Slashdot Mirror


Strained Silicon Chips From Intel

Quirk writes "NewScientist is reporting... "Intel has taken the wraps off a secret technique it is using'Strained silicon' chips to increase the speed of its Pentium and Centrino chips. The technique boosts the rate at which transistors switch, without having to make them smaller.""

3 of 126 comments (clear)

  1. Re:Since when is Strained Silicon Secret? by Dreadlord · · Score: 5, Informative

    true, I was going to post something similar, here is the link to IBM's research about Strained Silicon.
    I first thought it was the submitter's mistake, but actually the story is taked off the article.
    Maybe someone can shed some light here.

    --
    The IT section color scheme sucks.
  2. Re:Mechanical Stress by mercuryresearch · · Score: 4, Informative

    I spoke with Intel about this in the spring.

    Apparently the strained silicon technology came about due to research related to mechanical stress problems they were encountering across the entire chip -- so it already was an issue. Their research solved the mechanical stress problem, and they later realized by intentionally localizing the effect they could basically place the strain at individual transistors to improve performance.

    Because the effect is localized and controlled it's no longer an issue of concern, AFAIK.

    Heat sinks, etc, shouldn't alter the strain at the transistor level. Remember, we are talking about this at the atomic level, so any macro-level strain like a heat sink would have to be pretty substantial to work its way down into the crystal lattice structure to the point of affecting performance. (Sort of humorous if it did, though, as it would imply microprocessors would go faster if you squeezed them. In reality Intel is actually stretching the size of the normal silicon lattice structure, so heat sink stress (compression) would actually be working against you, but it's also occuring in the wrong axis (the lattice stretching is 2D X-Y, not Z-axis.)
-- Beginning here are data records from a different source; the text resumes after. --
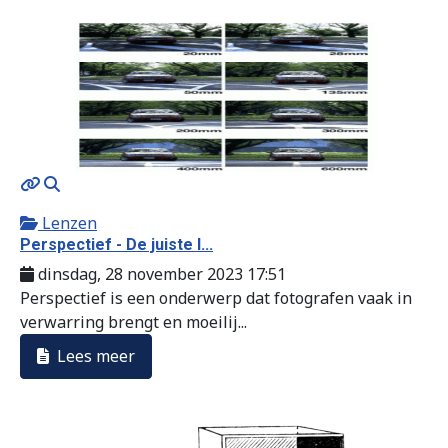
MOD_JTCS_VIEW_ARTICLE_LINK
MOD_JTCS_VIEW_FULL_IMAGE
Lenzen
Perspectief - De juiste l...
dinsdag, 28 november 2023 17:51
Perspectief is een onderwerp dat fotografen vaak in
verwarring brengt en moeilij...
Lees meer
  3. Several technologies... by NerveGas · · Score: 4, Informative

    There are several new technologies that either are speeding up chips, or will speed up chips, and the best part is that they'll all work together.

    For some time, SOI (silicon-on-insulator) has been helping chip manufacturers squeeze out extra performance. And the straining of the silicon lattice (strained silicon) helps as well. And you can combine them into SSOI, strained-silicon-on-insulator.
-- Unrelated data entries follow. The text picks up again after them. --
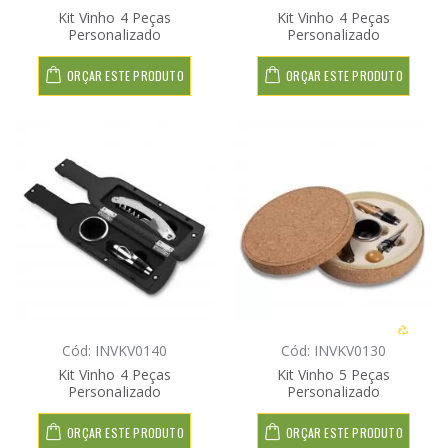
Kit Vinho 4 Peças
Kit Vinho 4 Peças
Personalizado
Personalizado
ORÇAR ESTE PRODUTO
ORÇAR ESTE PRODUTO
Cód: INVKV0140
Cód: INVKV0130
Kit Vinho 4 Peças
Kit Vinho 5 Peças
Personalizado
Personalizado
ORÇAR ESTE PRODUTO
ORÇAR ESTE PRODUTO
    Well, there's also one other technology that's been developed, called "fully depleted silicon". And guess what - it should/will be possible to make fully-depleted, strained silicon-on-insulator chips. (FDSSOI?)
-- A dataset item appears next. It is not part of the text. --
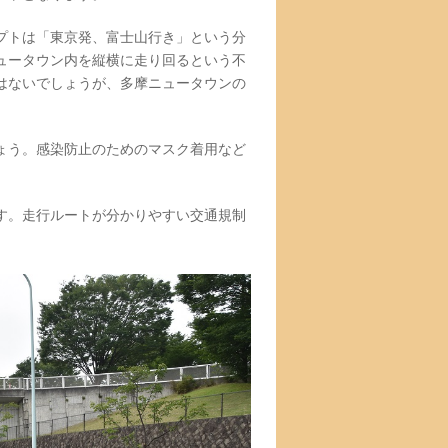
プトは「東京発、富士山行き」という分
ュータウン内を縦横に走り回るという不
はないでしょうが、多摩ニュータウンの
ょう。感染防止のためのマスク着用など
す。走行ルートが分かりやすい交通規制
    Between moving to 90 nm, then 65nm, and then further, as well as integrating high-K dialectrics and fully-depleted, strained silicon-on-insulator manufacturing technologies, we've still got a lot of headroom to keep cranking out faster and faster processors. Moore's law has still got a long time to live. And that's even if we don't make any new breakthroughs, but my guess is that the chip makers will continue to pull aces out of their sleeves, so to speak.

    steve

    --
    Oh, you're not stuck, you're just unable to let go of the onion rings.